→ **Task objective**
Find every line below where the word "barriles" occurs. Then say how many there are, giving only the number.

(Dataset excerpts)
=== Begin Enclosure ===
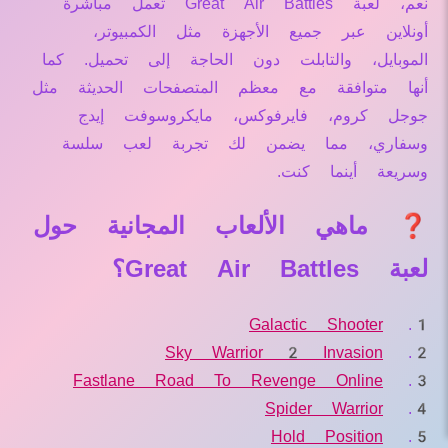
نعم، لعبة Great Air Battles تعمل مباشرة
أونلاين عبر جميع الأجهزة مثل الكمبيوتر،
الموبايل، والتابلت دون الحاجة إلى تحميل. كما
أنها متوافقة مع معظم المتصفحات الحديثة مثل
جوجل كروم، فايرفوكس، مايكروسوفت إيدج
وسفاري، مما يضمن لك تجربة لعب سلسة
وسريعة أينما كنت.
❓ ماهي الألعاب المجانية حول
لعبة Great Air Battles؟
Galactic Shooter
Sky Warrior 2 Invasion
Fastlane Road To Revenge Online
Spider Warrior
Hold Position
=== End Enclosure ===
=== Begin Enclosure ===
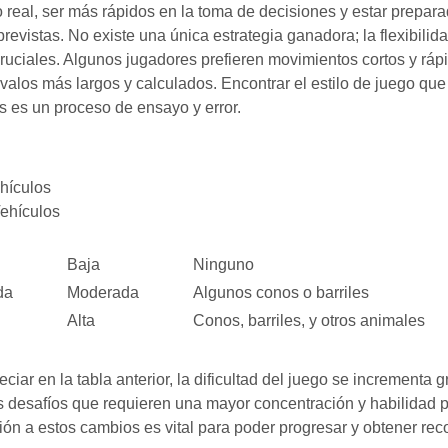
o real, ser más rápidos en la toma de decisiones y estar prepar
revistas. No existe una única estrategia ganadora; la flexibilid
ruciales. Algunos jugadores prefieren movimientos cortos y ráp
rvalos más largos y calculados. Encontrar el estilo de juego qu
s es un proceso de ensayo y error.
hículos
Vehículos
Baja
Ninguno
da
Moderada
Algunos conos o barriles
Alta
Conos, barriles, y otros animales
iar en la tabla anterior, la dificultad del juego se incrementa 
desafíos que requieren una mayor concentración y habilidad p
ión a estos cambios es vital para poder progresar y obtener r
=== End Enclosure ===
→ **Exercise output**
2